-- EXERCISE INSTRUCTIONS --
1. Answer the questions below using the caregiver profile, one answer per line.
(a) In what month and year did Croom start with only a basic knowledge of care?
(b) At which school is Croom studying to become a nurse?
(c) Through whom did Croom eventually apply at Right at Home?
2. Quote the caregiver profile word for word, starting at "Croom, like many" and running down to "on various needs.".

-- SOURCE EXTRACT --
Croom, like many others, started off with only a basic knowledge of care in November 2012. She was born and raised in Reno and said she didn’t necessarily have a plan prior to Right at Home to become a professional caregiver or try nursing, but now she is studying to become a nurse at Truckee Meadows Community College. Her time as a caregiver, she said, has been invaluable. Her own personal experience also inspired her about the need for assistance as people mature.
“My father had me at a late age and needed caregivers,” she said. “He passed away six years ago. I’m someone who could help. I enjoyed it, and I was good at it.”
She explored different agencies but through a friend she eventually applied at Right at Home, she said, receiving some training on how to enter a home and interacting with new clients and determining how to behave with a new client based on various needs.
“It truly is an art (matching us) with different clients,” Croom said.
She described walking into one client’s home on the first day one time and recalling little conversation that took place at first but that she’d observed their décor and using their love of cars to spur a connection.

-- DATA ENTRIES --
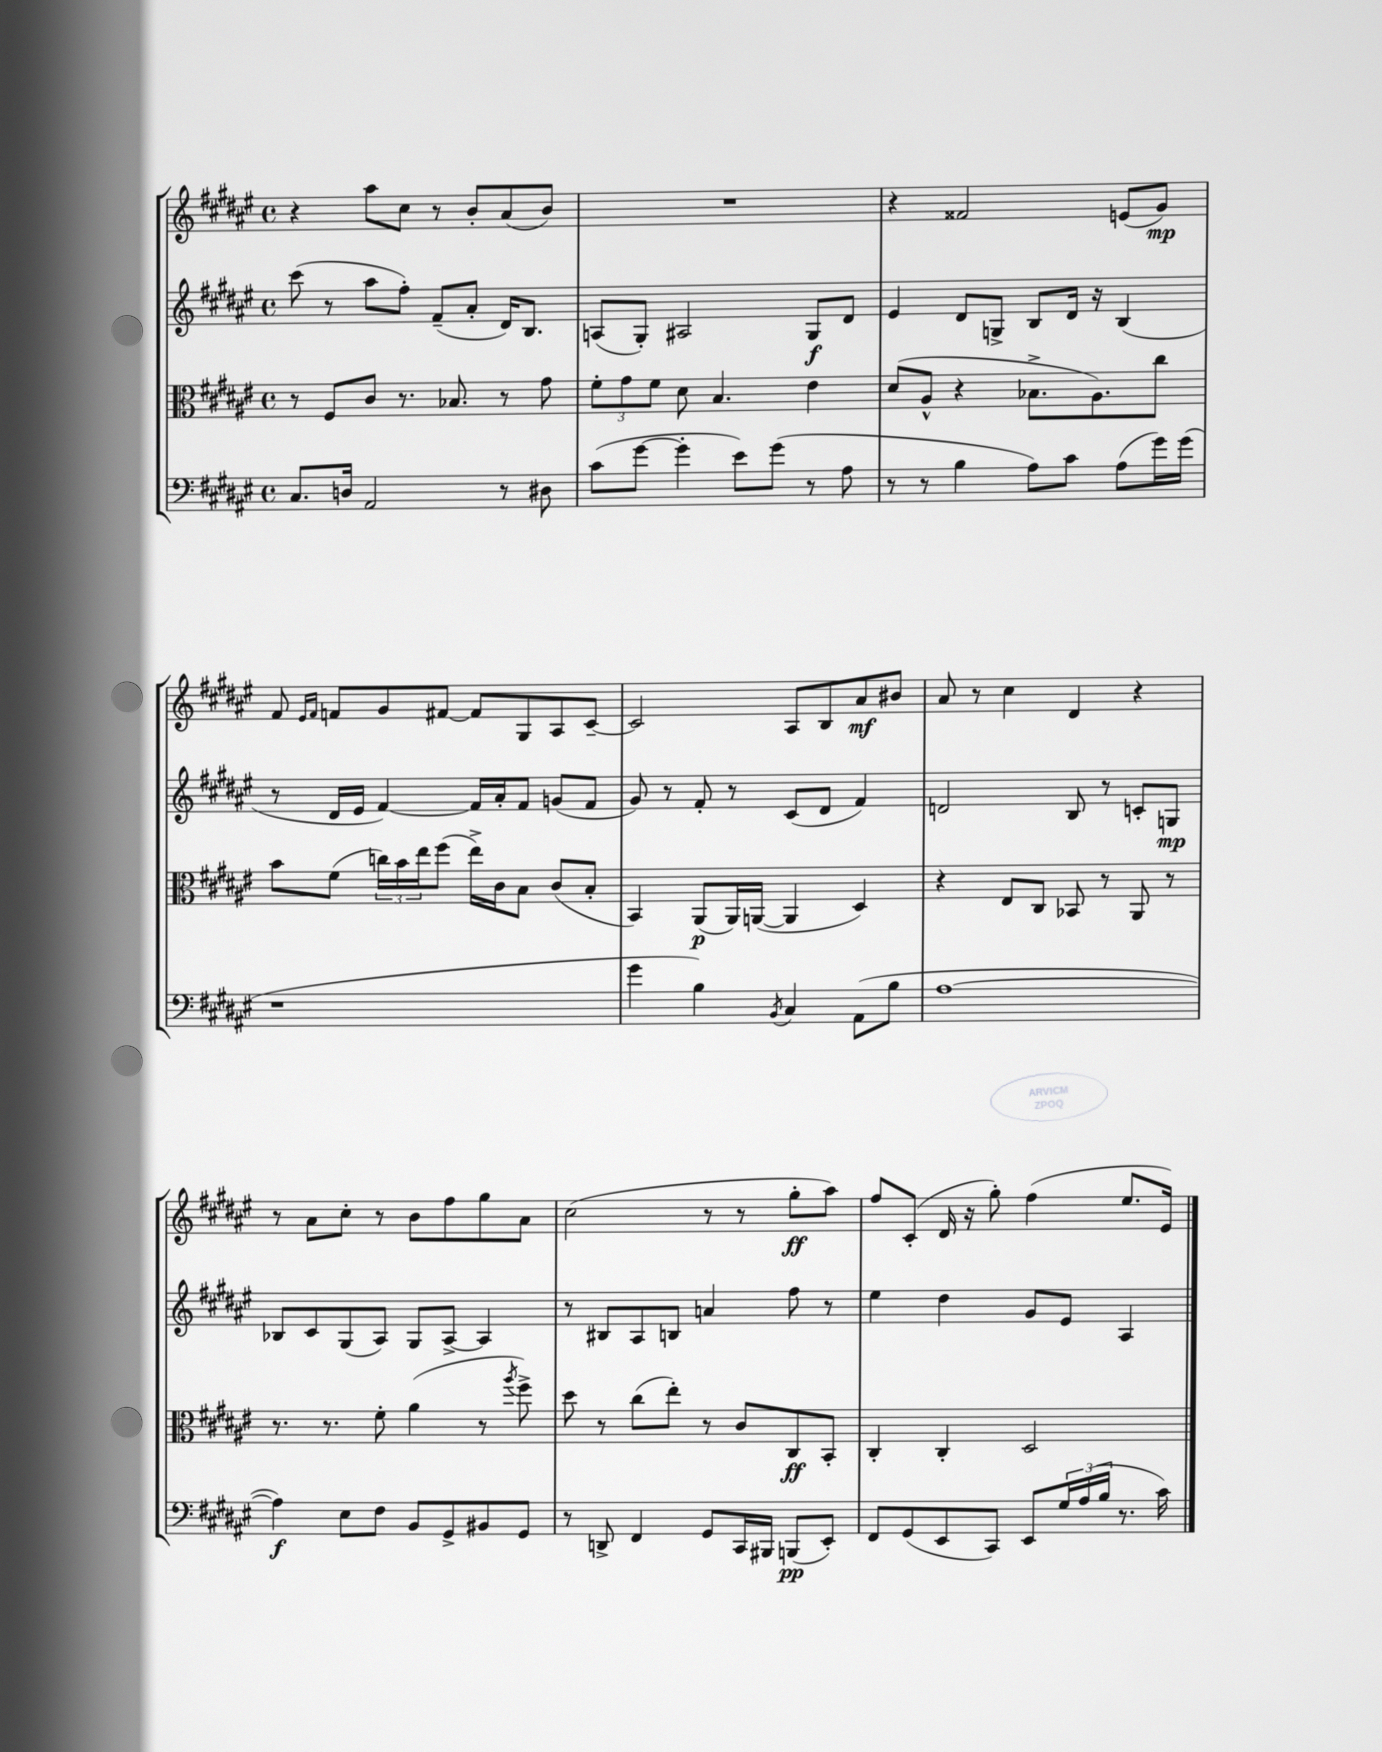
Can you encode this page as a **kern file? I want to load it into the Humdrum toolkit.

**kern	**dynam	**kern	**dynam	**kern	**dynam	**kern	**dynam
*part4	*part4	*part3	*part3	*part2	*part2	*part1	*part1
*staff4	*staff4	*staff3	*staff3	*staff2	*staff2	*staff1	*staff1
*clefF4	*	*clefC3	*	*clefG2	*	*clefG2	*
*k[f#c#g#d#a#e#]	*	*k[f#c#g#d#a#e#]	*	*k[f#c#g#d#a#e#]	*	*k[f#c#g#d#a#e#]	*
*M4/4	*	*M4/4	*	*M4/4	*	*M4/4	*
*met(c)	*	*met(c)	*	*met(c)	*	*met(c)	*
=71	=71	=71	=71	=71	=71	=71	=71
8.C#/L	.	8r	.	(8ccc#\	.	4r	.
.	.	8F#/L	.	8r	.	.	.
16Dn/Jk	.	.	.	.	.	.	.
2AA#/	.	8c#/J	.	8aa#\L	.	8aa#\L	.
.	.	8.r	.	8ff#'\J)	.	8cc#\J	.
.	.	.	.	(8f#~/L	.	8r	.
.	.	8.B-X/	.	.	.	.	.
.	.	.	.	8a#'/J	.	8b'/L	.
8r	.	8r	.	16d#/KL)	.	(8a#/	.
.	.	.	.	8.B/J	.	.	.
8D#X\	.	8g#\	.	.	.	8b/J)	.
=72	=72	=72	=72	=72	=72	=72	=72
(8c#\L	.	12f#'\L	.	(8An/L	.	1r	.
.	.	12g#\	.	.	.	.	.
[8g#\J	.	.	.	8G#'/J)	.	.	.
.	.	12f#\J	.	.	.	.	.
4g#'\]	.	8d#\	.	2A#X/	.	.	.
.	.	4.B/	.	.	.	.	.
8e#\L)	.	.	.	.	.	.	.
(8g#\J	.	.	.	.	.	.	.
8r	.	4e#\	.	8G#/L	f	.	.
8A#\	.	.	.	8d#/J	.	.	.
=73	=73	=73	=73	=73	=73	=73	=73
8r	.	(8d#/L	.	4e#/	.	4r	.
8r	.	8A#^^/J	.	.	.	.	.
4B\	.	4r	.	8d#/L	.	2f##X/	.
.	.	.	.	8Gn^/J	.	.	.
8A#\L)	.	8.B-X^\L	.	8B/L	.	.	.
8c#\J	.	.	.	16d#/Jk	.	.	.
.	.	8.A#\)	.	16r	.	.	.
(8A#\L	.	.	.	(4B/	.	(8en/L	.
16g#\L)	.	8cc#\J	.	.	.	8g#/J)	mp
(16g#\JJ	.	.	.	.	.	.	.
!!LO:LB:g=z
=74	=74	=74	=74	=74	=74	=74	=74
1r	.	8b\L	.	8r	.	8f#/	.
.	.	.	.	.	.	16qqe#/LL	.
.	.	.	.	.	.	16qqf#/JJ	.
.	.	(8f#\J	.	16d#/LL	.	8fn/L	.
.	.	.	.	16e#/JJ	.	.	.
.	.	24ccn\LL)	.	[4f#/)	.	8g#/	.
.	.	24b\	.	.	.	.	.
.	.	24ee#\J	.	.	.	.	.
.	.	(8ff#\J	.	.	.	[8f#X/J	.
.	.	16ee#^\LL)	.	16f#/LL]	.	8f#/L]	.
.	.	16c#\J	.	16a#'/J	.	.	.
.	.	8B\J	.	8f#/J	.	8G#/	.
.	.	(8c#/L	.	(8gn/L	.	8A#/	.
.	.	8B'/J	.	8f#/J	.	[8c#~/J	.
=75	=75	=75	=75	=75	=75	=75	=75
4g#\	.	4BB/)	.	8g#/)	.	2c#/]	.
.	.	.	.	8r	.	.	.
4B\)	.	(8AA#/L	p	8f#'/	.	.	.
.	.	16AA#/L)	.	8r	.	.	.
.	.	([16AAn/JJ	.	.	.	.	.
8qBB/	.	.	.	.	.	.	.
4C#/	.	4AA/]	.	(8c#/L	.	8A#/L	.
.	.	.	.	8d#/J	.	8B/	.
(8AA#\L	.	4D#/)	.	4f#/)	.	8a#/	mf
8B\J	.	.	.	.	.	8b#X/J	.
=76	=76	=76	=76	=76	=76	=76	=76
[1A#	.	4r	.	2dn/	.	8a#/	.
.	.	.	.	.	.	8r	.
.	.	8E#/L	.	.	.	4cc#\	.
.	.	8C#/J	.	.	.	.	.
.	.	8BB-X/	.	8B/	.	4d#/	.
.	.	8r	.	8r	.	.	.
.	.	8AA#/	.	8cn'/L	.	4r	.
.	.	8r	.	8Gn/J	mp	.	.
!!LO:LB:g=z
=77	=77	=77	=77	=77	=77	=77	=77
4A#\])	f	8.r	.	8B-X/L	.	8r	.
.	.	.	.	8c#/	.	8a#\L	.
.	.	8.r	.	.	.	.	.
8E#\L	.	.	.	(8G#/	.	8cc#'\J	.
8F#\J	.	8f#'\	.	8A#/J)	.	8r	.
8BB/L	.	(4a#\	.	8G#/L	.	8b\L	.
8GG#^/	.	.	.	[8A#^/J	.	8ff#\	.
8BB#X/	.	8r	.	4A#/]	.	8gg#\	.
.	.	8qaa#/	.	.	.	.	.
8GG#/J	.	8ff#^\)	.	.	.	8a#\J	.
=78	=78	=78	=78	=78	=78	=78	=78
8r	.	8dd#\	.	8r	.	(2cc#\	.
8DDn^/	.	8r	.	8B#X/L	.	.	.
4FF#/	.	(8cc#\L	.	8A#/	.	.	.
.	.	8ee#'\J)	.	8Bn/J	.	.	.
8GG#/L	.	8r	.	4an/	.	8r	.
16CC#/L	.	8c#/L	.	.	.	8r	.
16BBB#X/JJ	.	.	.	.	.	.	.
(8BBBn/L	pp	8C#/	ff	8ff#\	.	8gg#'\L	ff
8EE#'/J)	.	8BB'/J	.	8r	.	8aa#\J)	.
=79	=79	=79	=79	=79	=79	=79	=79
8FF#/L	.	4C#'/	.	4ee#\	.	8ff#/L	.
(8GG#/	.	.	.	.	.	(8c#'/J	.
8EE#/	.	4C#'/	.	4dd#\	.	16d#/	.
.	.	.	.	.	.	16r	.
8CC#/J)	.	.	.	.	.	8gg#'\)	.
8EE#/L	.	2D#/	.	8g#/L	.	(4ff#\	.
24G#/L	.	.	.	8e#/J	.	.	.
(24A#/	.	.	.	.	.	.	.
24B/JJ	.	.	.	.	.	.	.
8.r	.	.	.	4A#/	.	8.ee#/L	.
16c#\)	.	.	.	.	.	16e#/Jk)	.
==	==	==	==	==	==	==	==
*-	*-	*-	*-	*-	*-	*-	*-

--

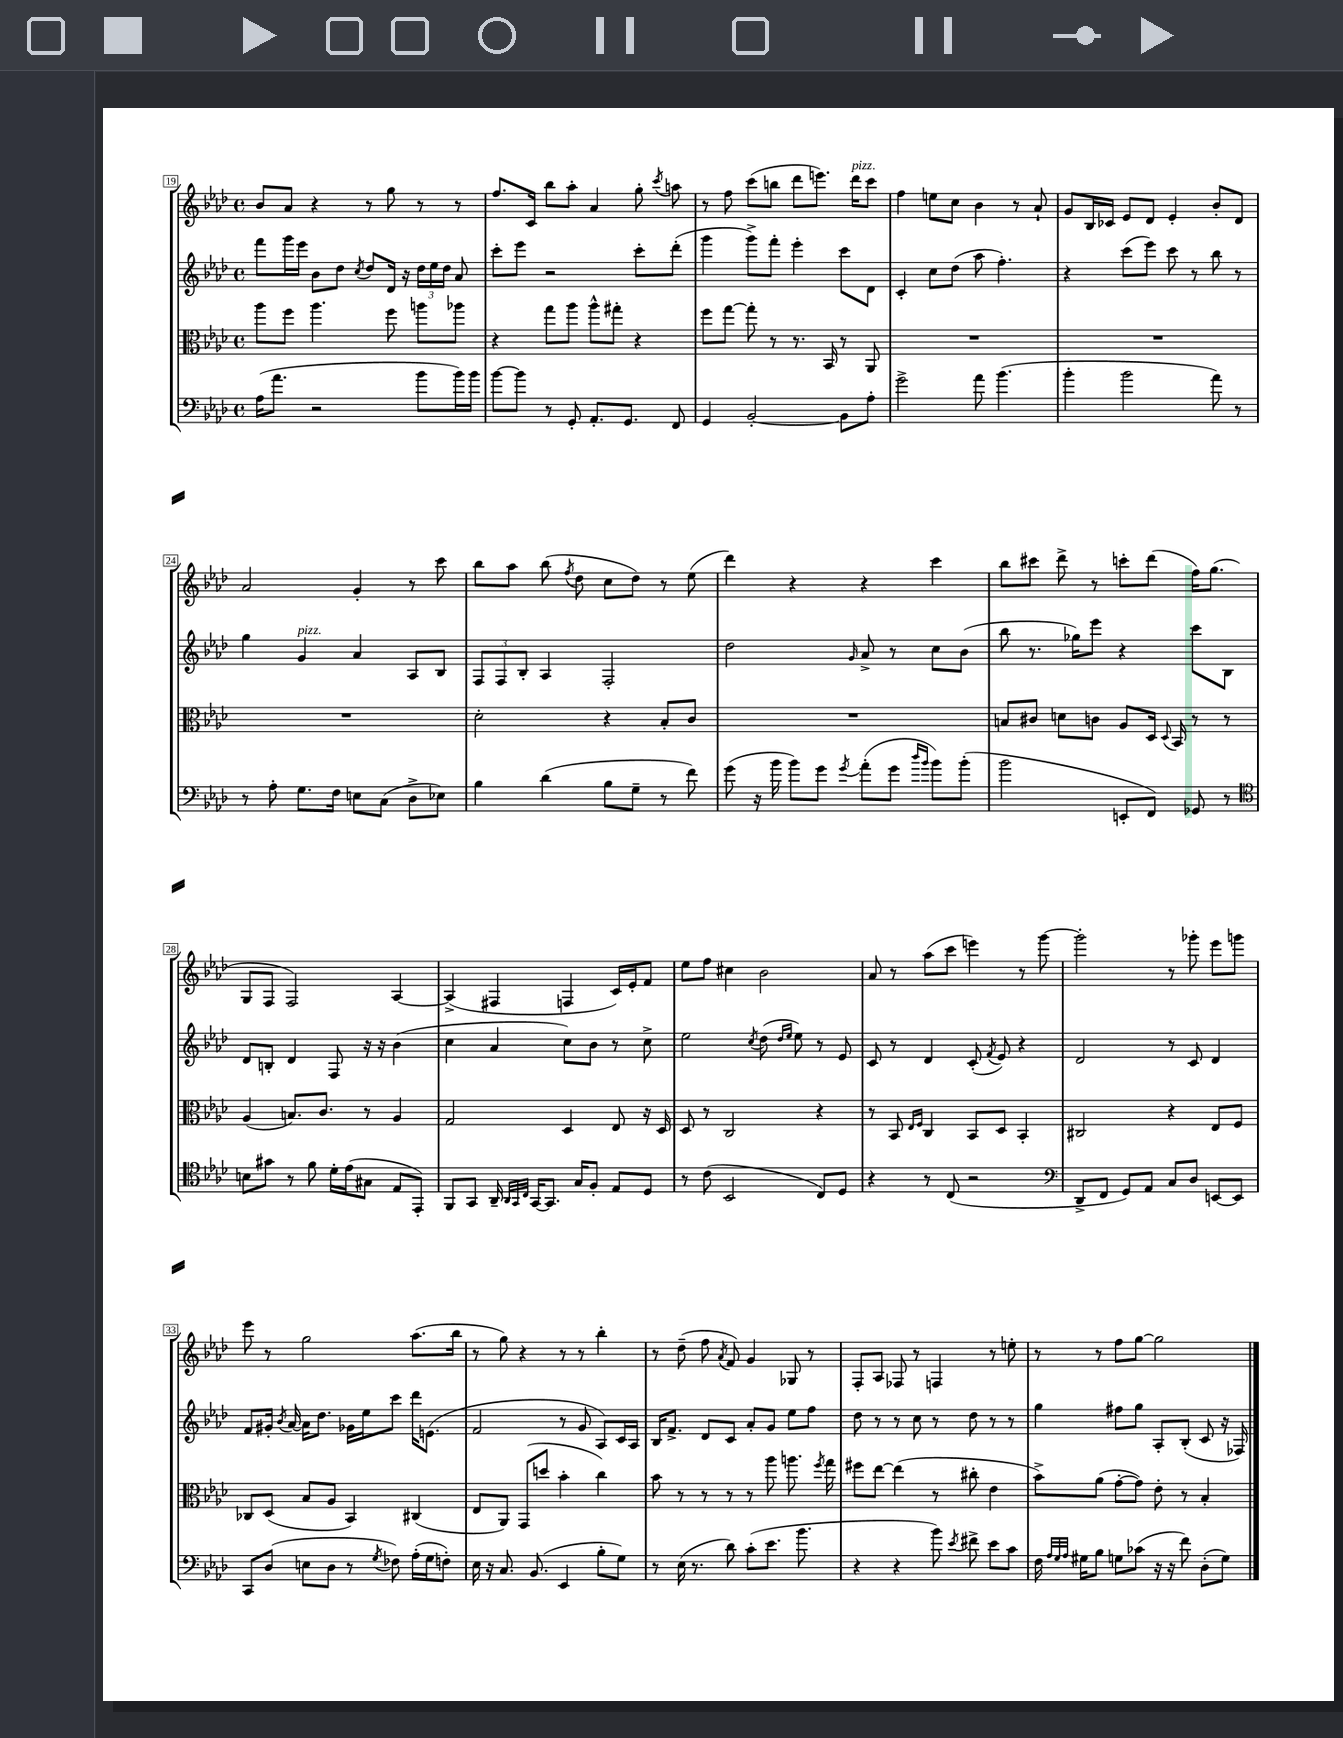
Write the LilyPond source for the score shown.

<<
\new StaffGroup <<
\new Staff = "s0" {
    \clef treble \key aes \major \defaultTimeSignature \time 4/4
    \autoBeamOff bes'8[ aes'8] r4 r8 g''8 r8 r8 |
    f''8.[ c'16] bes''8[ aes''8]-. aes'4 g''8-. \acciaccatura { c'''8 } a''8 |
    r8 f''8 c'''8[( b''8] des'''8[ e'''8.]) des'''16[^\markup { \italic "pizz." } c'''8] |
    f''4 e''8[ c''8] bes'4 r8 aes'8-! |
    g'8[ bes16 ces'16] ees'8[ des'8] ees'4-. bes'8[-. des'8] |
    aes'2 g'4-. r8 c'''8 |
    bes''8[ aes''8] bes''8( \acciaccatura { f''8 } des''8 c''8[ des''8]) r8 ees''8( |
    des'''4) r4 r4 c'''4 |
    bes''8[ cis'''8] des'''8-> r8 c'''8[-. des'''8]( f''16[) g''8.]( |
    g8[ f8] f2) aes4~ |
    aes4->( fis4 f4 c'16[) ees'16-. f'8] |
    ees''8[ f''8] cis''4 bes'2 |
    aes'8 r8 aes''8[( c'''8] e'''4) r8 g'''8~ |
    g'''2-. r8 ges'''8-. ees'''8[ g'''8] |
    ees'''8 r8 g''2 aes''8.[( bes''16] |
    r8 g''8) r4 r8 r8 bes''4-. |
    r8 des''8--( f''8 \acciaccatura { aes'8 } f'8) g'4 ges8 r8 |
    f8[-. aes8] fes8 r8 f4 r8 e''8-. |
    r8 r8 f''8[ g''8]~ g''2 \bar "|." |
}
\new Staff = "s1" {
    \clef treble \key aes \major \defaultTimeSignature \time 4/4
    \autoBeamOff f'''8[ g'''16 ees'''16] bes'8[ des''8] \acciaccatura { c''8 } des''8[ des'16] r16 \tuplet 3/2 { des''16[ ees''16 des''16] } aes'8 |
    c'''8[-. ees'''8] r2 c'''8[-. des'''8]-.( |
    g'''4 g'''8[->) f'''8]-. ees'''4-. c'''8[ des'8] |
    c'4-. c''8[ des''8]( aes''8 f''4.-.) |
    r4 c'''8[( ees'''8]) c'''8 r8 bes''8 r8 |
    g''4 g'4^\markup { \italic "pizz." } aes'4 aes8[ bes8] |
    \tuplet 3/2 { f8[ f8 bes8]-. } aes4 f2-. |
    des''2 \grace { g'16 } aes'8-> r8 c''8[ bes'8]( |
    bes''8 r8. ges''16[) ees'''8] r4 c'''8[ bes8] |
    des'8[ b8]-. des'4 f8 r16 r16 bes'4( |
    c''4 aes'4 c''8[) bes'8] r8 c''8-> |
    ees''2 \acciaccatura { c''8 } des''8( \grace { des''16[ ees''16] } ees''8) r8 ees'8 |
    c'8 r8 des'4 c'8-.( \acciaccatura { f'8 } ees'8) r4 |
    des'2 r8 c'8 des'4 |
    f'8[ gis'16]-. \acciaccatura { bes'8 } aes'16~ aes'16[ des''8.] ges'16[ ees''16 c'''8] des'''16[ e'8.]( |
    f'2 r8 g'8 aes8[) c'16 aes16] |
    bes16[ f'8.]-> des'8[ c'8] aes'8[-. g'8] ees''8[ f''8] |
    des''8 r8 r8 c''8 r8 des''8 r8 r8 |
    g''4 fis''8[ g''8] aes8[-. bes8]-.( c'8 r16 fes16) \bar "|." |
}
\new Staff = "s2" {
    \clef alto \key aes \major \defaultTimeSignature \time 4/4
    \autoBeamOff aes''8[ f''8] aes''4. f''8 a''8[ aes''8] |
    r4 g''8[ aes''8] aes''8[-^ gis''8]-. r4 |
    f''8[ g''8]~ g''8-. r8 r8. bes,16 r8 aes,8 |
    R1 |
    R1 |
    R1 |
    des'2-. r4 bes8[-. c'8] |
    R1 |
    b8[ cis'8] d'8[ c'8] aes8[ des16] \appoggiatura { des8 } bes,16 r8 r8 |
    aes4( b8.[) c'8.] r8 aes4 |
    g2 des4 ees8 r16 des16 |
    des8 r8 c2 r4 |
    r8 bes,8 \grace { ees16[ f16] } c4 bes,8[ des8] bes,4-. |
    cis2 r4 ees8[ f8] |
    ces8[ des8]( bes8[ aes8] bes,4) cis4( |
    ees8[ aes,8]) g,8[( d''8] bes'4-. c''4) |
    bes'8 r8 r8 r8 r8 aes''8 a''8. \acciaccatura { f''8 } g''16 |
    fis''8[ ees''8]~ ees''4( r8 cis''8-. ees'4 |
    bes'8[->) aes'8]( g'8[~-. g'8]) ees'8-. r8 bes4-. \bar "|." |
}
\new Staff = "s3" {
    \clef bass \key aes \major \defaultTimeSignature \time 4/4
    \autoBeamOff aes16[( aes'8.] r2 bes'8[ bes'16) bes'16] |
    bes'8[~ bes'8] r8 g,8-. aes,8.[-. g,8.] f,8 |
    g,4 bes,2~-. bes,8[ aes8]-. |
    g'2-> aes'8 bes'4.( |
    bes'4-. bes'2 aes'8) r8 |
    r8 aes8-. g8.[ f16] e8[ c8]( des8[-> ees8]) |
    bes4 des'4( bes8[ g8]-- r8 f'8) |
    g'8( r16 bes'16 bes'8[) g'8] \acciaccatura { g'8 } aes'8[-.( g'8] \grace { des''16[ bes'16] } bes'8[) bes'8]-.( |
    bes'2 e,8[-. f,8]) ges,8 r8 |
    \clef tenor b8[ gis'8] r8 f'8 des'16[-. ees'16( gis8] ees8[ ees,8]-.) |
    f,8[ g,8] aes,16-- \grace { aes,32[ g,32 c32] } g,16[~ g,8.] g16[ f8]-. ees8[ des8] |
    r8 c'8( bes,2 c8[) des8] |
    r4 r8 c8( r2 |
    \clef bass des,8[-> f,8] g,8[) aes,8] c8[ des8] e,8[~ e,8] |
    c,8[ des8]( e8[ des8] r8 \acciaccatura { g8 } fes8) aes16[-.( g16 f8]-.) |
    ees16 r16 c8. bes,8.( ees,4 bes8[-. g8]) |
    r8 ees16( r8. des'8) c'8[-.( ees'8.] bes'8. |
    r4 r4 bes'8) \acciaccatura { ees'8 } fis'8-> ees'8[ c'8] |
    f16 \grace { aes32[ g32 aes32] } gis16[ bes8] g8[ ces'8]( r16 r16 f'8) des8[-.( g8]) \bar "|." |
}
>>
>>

-- ANSWERS TO THE TASKS --
1.
(a) November 2012
(b) Truckee Meadows Community College
(c) A friend

2.
Croom, like many others, started off with only a basic knowledge of care in November 2012. She was born and raised in Reno and said she didn’t necessarily have a plan prior to Right at Home to become a professional caregiver or try nursing, but now she is studying to become a nurse at Truckee Meadows Community College. Her time as a caregiver, she said, has been invaluable. Her own personal experience also inspired her about the need for assistance as people mature.
“My father had me at a late age and needed caregivers,” she said. “He passed away six years ago. I’m someone who could help. I enjoyed it, and I was good at it.”
She explored different agencies but through a friend she eventually applied at Right at Home, she said, receiving some training on how to enter a home and interacting with new clients and determining how to behave with a new client based on various needs.